8/22/10

The Ruler's Ruler

“And this circle?”

Pavel Melnikov leaned over the Tsar’s shoulder and looked at the red-penciled loop below his finger.

“That, I believe, is the forest owned by the son of the Duke that, uh... he is a great supporter of you, your majesty... it would benefit his lumber interests to not have to move his mills the several miles toward the, um, more direct lay of the tracks.”

Tsar Nicholas tapped his finger on the circle and shook his head, which had turned a shade redder. He looked disapprovingly at Pavel.

“Right turns, left turns... loops! Pavel, I’ve asked you to build a railroad, not a panoramic tour of Russia. Your plans here add hundreds of miles to the route; this is what you learned from the Americans during your observations there?”

The Tsar pushed his chair back from the desk and agitatedly began opening and closing drawers until he found what he was looking for. Leaning forward again over the plans, he placed one end of a ruler on Moscow, and the other end he slid into place right over St. Petersburg. With a charcoal pencil, he traced a thick and heavy black line from one city to the other. Then he rose and handed the ruler to the ashen-faced Pavel and broke the pencil, dropping the pieces into a wastebasket.

“You will construct it like this,” he said without turning around on his way out of the office on February 1, 1842.

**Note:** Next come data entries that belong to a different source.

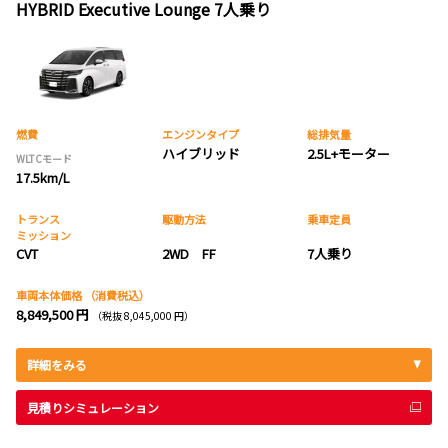
HYBRID Executive Lounge 7人乗り
燃費
エンジンタイプ
総排気量
ハイブリッド
2.5L+モーター
WLTCモード
17.5km/L
トランス
駆動方法
乗車定員
ミッション
CVT
2WD FF
7人乗り
車両本体価格
（消費税込）
8,849,500 円
（税抜 8,045,000 円）
詳細をみる
見積りシミュレーション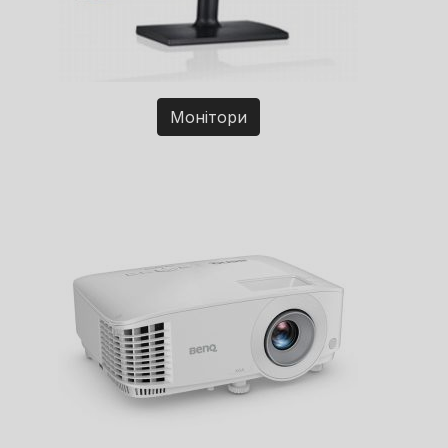
Монітори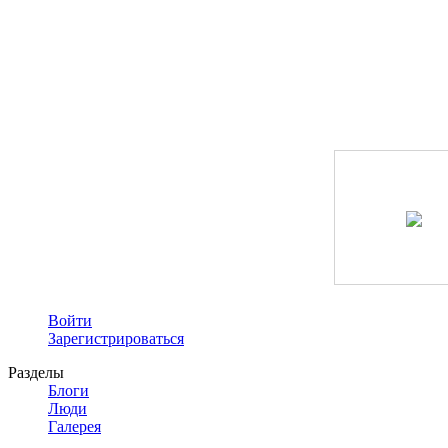
Войти
Зарегистрироваться
Разделы
Блоги
Люди
Галерея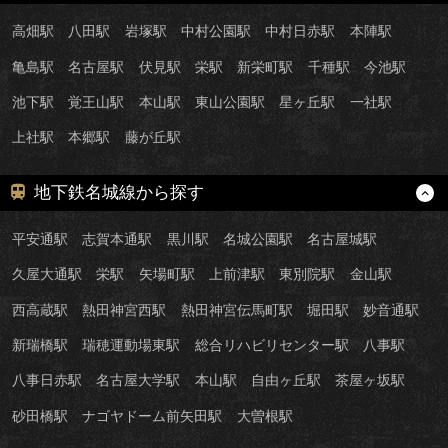
高畑駅
八田駅
岩塚駅
中村公園駅
中村日赤駅
本陣駅
亀島駅
名古屋駅
伏見駅
栄駅
新栄町駅
千種駅
今池駅
池下駅
覚王山駅
本山駅
東山公園駅
星ヶ丘駅
一社駅
上社駅
本郷駅
藤が丘駅
地下鉄名城線から探す
平安通駅
志賀本通駅
黒川駅
名城公園駅
名古屋城駅
久屋大通駅
栄駅
矢場町駅
上前津駅
東別院駅
金山駅
西高蔵駅
熱田神宮西駅
熱田神宮伝馬町駅
堀田駅
妙音通駅
新瑞橋駅
瑞穂運動場東駅
総合リハビリセンター駅
八事駅
八事日赤駅
名古屋大学駅
本山駅
自由ヶ丘駅
茶屋ヶ坂駅
砂田橋駅
ナゴヤドーム前矢田駅
大曽根駅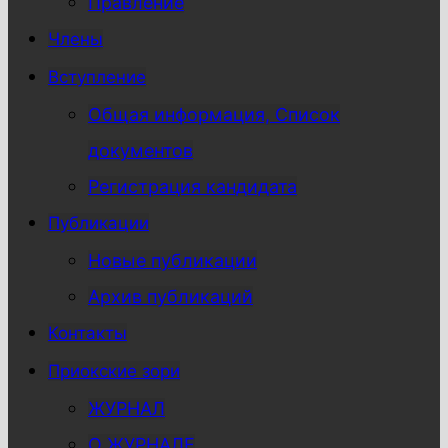
Правление
Члены
Вступление
Общая информация, Список
документов
Регистрация кандидата
Публикации
Новые публикации
Архив публикаций
Контакты
Приокские зори
ЖУРНАЛ
О ЖУРНАЛЕ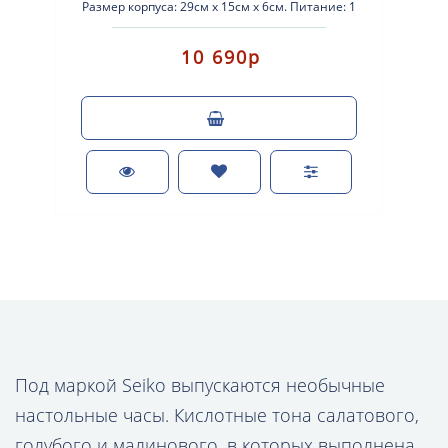
Размер корпуса: 29см х 15см х 6см. Питание: 1
батарейка размера AA. Будильник. ..
10 690р
Под маркой Seiko выпускаются необычные
настольные часы. Кислотные тона салатового,
голубого и малинового, в которых выполнена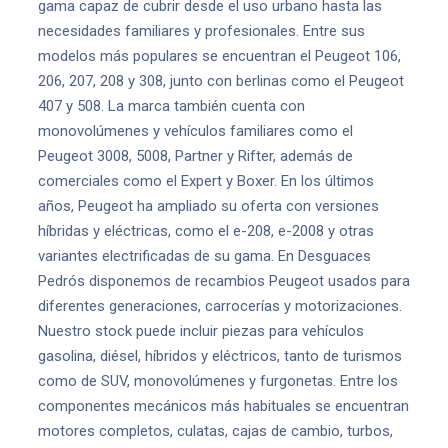
gama capaz de cubrir desde el uso urbano hasta las
necesidades familiares y profesionales. Entre sus
modelos más populares se encuentran el Peugeot 106,
206, 207, 208 y 308, junto con berlinas como el Peugeot
407 y 508. La marca también cuenta con
monovolúmenes y vehículos familiares como el
Peugeot 3008, 5008, Partner y Rifter, además de
comerciales como el Expert y Boxer. En los últimos
años, Peugeot ha ampliado su oferta con versiones
híbridas y eléctricas, como el e-208, e-2008 y otras
variantes electrificadas de su gama. En Desguaces
Pedrós disponemos de recambios Peugeot usados para
diferentes generaciones, carrocerías y motorizaciones.
Nuestro stock puede incluir piezas para vehículos
gasolina, diésel, híbridos y eléctricos, tanto de turismos
como de SUV, monovolúmenes y furgonetas. Entre los
componentes mecánicos más habituales se encuentran
motores completos, culatas, cajas de cambio, turbos,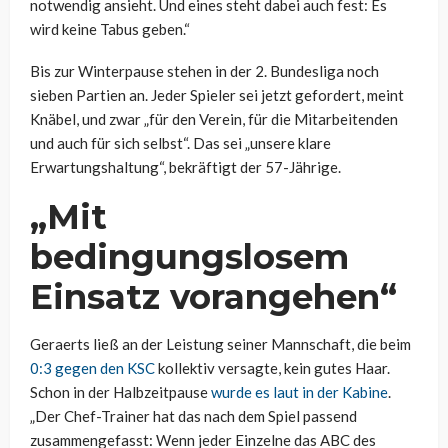
notwendig ansieht. Und eines steht dabei auch fest: Es
wird keine Tabus geben.“
Bis zur Winterpause stehen in der 2. Bundesliga noch
sieben Partien an. Jeder Spieler sei jetzt gefordert, meint
Knäbel, und zwar „für den Verein, für die Mitarbeitenden
und auch für sich selbst“. Das sei „unsere klare
Erwartungshaltung“, bekräftigt der 57-Jährige.
„Mit
bedingungslosem
Einsatz vorangehen“
Geraerts ließ an der Leistung seiner Mannschaft, die beim
0:3 gegen den KSC
kollektiv versagte, kein gutes Haar.
Schon in der Halbzeitpause
wurde es laut in der Kabine
.
„Der Chef-Trainer hat das nach dem Spiel passend
zusammengefasst: Wenn jeder Einzelne das ABC des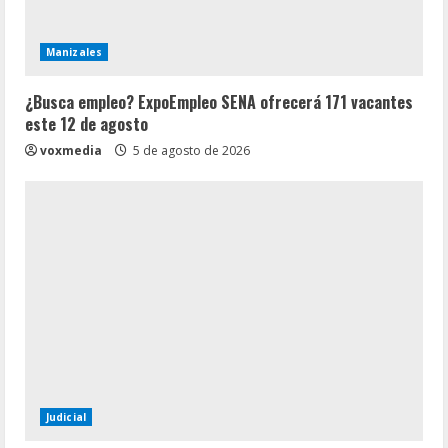
Manizales
¿Busca empleo? ExpoEmpleo SENA ofrecerá 171 vacantes
este 12 de agosto
voxmedia
5 de agosto de 2026
Judicial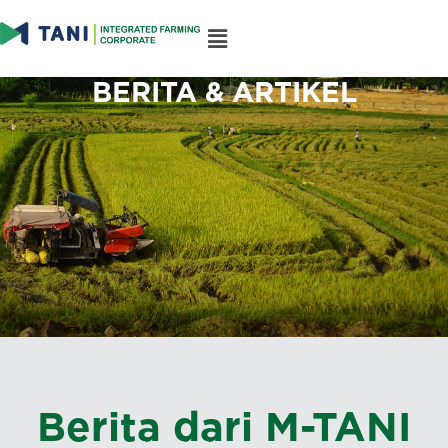
BERITA & ARTIKEL
Berita dari M-TANI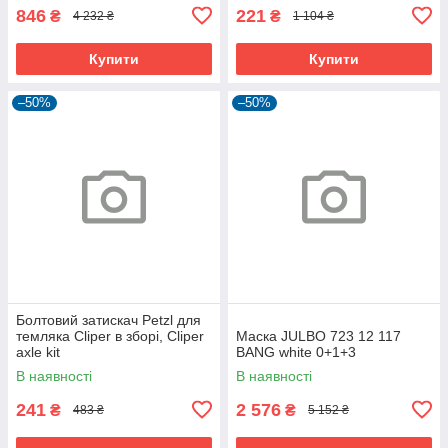
846
221
₴
₴
4 232 ₴
1 104 ₴
Купити
Купити
–50%
–50%
Болтовий затискач Petzl для
темляка Cliper в зборі, Cliper
Маска JULBO 723 12 117
axle kit
BANG white 0+1+3
В наявності
В наявності
241
2 576
₴
₴
483 ₴
5 152 ₴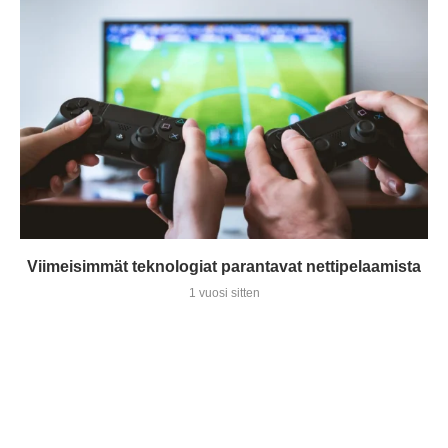
Viimeisimmät teknologiat parantavat nettipelaamista
1 vuosi sitten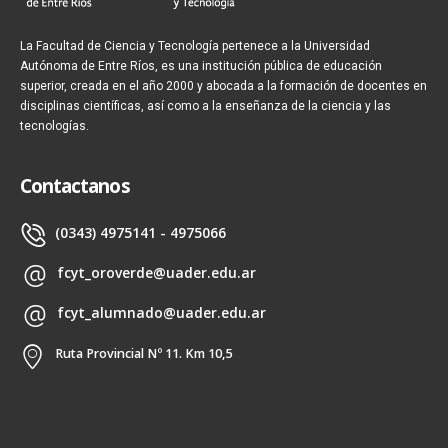
La Facultad de Ciencia y Tecnología pertenece a la Universidad
Autónoma de Entre Ríos, es una institución pública de educación
superior, creada en el año 2000 y abocada a la formación de docentes en
disciplinas científicas, así como a la enseñanza de la ciencia y las
tecnologías.
Contactanos
(0343) 4975141 - 4975066
fcyt_oroverde@uader.edu.ar
fcyt_alumnado@uader.edu.ar
Ruta Provincial Nº 11. Km 10,5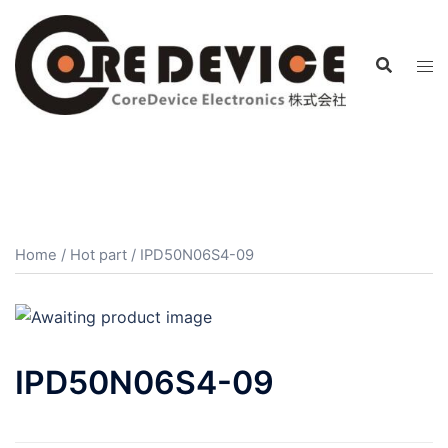
コ
ン
テ
ン
ツ
へ
ス
キ
ッ
プ
Home
/
Hot part
/ IPD50N06S4-09
IPD50N06S4-09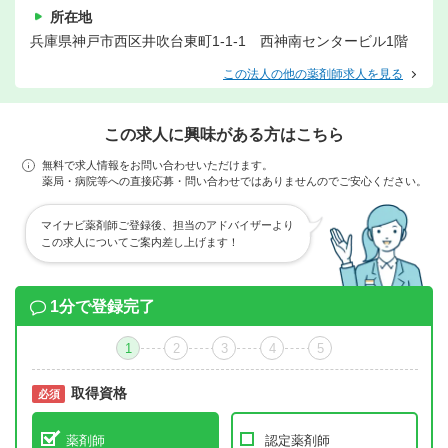
所在地
兵庫県神戸市西区井吹台東町1-1-1 西神南センタービル1階
この法人の他の薬剤師求人を見る
この求人に興味がある方はこちら
無料で求人情報をお問い合わせいただけます。
薬局・病院等への直接応募・問い合わせではありませんのでご安心ください。
マイナビ薬剤師ご登録後、担当のアドバイザーより
この求人についてご案内差し上げます！
1分で登録完了
1
2
3
4
5
取得資格
必須
必須
薬剤師
認定薬剤師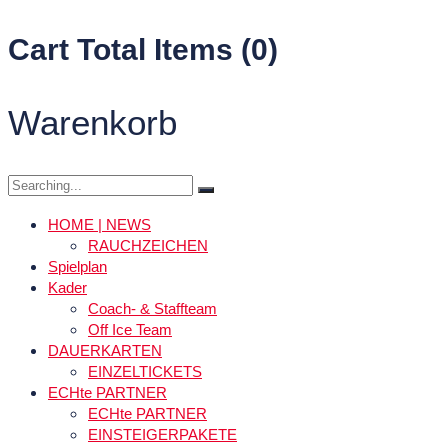
Cart Total Items (
0
)
Warenkorb
Search
for:
HOME | NEWS
RAUCHZEICHEN
Spielplan
Kader
Coach- & Staffteam
Off Ice Team
DAUERKARTEN
EINZELTICKETS
ECHte PARTNER
ECHte PARTNER
EINSTEIGERPAKETE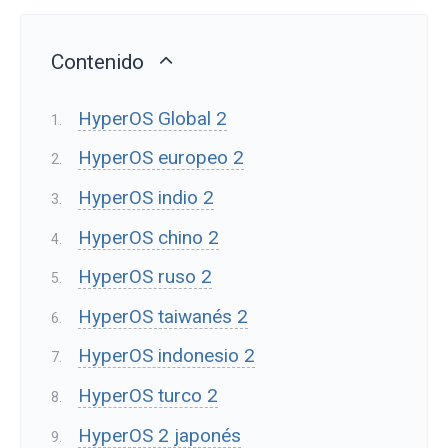
Contenido
HyperOS Global 2
HyperOS europeo 2
HyperOS indio 2
HyperOS chino 2
HyperOS ruso 2
HyperOS taiwanés 2
HyperOS indonesio 2
HyperOS turco 2
HyperOS 2 japonés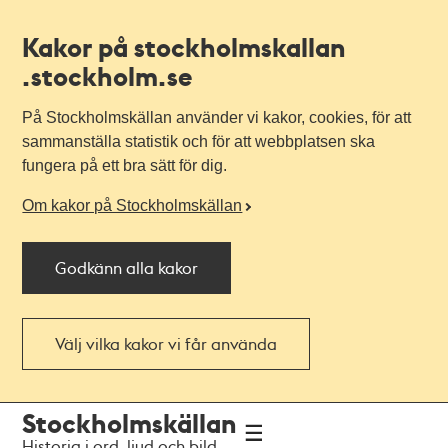
Kakor på stockholmskallan
.stockholm.se
På Stockholmskällan använder vi kakor, cookies, för att
sammanställa statistik och för att webbplatsen ska
fungera på ett bra sätt för dig.
Om kakor på Stockholmskällan
Godkänn alla kakor
Välj vilka kakor vi får använda
Till
Till
Stockholmskällan
navigationen
huvudinnehållet
Historia i ord, ljud och bild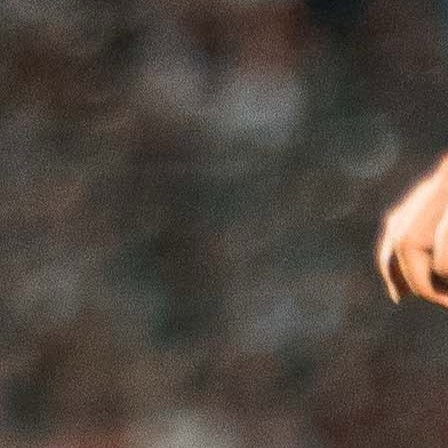
TRENER BORDO TIMA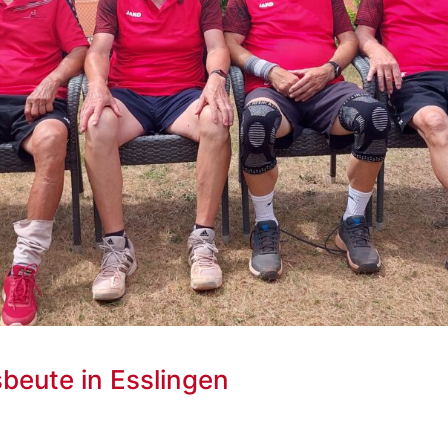
beute in Esslingen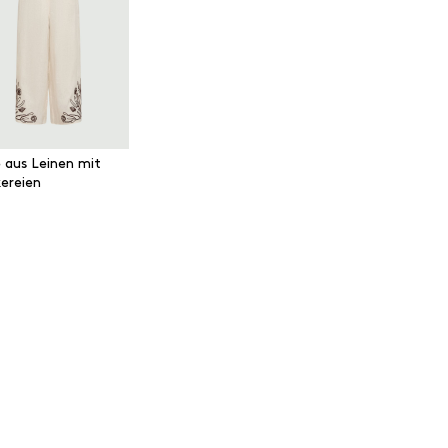
 aus Leinen mit
kereien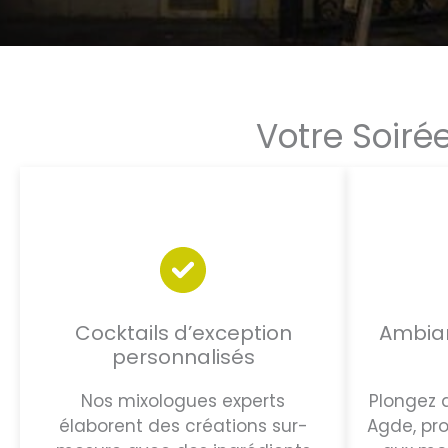
Votre Soiré
Cocktails d’exception
Ambian
personnalisés
Nos mixologues experts
Plongez 
élaborent des créations sur-
Agde, pro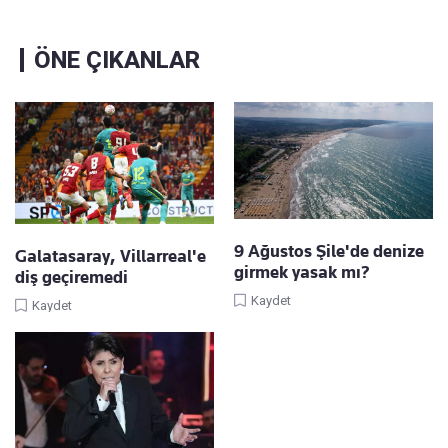
ÖNE ÇIKANLAR
9 Ağustos Şile'de denize
Galatasaray, Villarreal'e
girmek yasak mı?
diş geçiremedi
Kaydet
Kaydet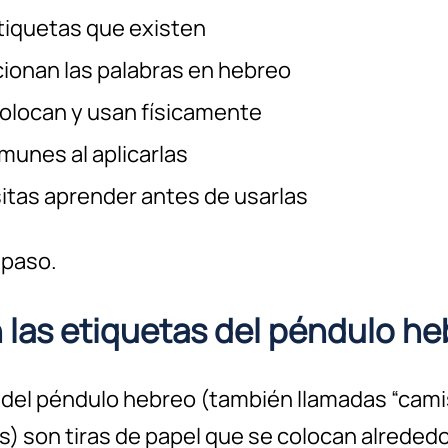
tiquetas que existen
ionan las palabras en hebreo
olocan y usan físicamente
munes al aplicarlas
tas aprender antes de usarlas
 paso.
 las etiquetas del péndulo h
 del péndulo hebreo (también llamadas “cami
) son tiras de papel que se colocan alrededor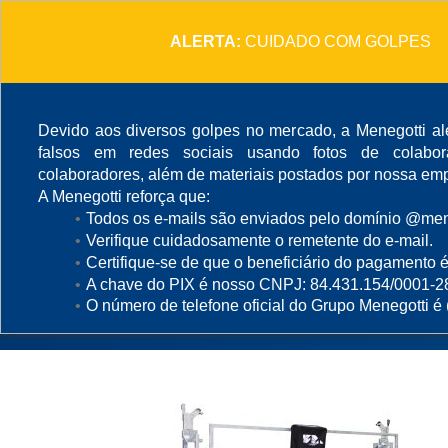
ALERTA:
CUIDADO COM GOLPES
Devido aos diversos golpes no mercado, a Menegotti ale
falsos em redes sociais usando fotos de colabo
colaboradores, além de materiais postados por nossa emp
A Menegotti reforça que:
Todos os e-mails são enviados pelo domínio @mene
Ferramentas - Bala
Verifique cuidadosamente o remetente do e-mail.
Certifique-se de que o beneficiário do pagamento é
A chave do PIX é nosso CNPJ: 84.431.154/0001-2
O número de telefone oficial do Grupo Menegotti é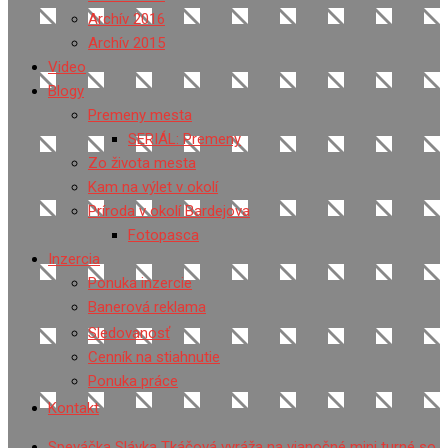
Archív 2016
Archív 2015
Video
Blogy
Premeny mesta
SERIÁL: Premeny
Zo života mesta
Kam na výlet v okolí
Príroda v okolí Bardejova
Fotopasca
Inzercia
Ponuka inzercie
Banerová reklama
Sledovanosť
Cenník na stiahnutie
Ponuka práce
Kontakt
Speváčka Slávka Tkáčová vyráža na vianočné mini turné so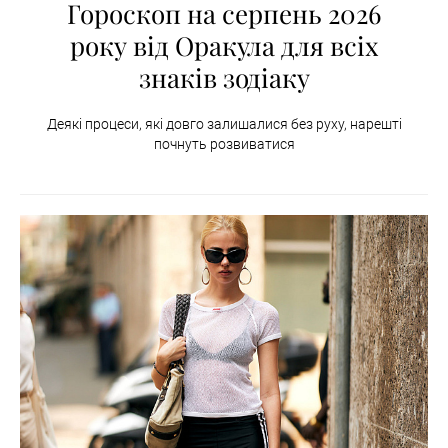
Гороскоп на серпень 2026
року від Оракула для всіх
знаків зодіаку
Деякі процеси, які довго залишалися без руху, нарешті
почнуть розвиватися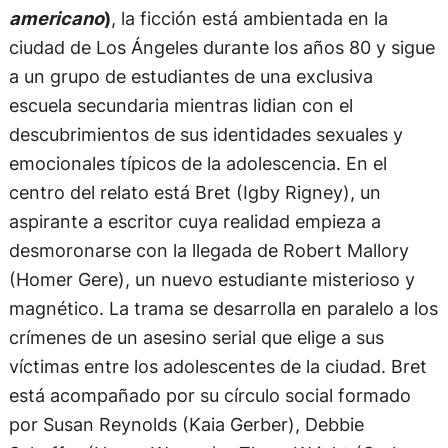
americano
)
, la ficción está ambientada en la
ciudad de Los Ángeles durante los años 80 y sigue
a un grupo de estudiantes de una exclusiva
escuela secundaria mientras lidian con el
descubrimientos de sus identidades sexuales y
emocionales típicos de la adolescencia. En el
centro del relato está Bret (Igby Rigney), un
aspirante a escritor cuya realidad empieza a
desmoronarse con la llegada de Robert Mallory
(Homer Gere), un nuevo estudiante misterioso y
magnético. La trama se desarrolla en paralelo a los
crímenes de un asesino serial que elige a sus
víctimas entre los adolescentes de la ciudad. Bret
está acompañado por su círculo social formado
por Susan Reynolds (Kaia Gerber), Debbie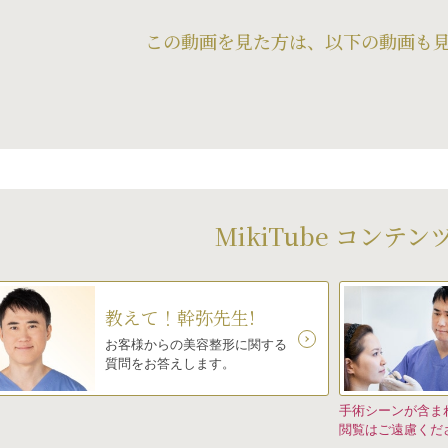
この動画を見た方は、以下の動画も
MikiTube コンテン
教えて！幹弥先生!
お客様からの美容整形に関する
質問をお答えします。
手術シーンが含ま
閲覧はご遠慮くだ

Ten years later, the Moscow-St. Petersburg railway opened and the trains ran on time. The power of autocracy prevailed, even if thousands of serfs gave their lives working from sunrise to sunset seven days a week to do it. To this day, it runs the 404 miles in a line as a straight as a ruler.

2 comments:

Enbrethiliel said...

+JMJ+

I like this. Sometimes it does take an autocrat to get something done right.

cyurkanin said...

LOL Very true but I can't help believing that there's a middle ground somewhere in there where slave-labor isn't necessary!!! Seriously though, if the last century of Russian tsars had used this kind of authority against the nobility a bit more, and a quite a bit less against the serfs, the catastrophe of 1917 would never have had to happen.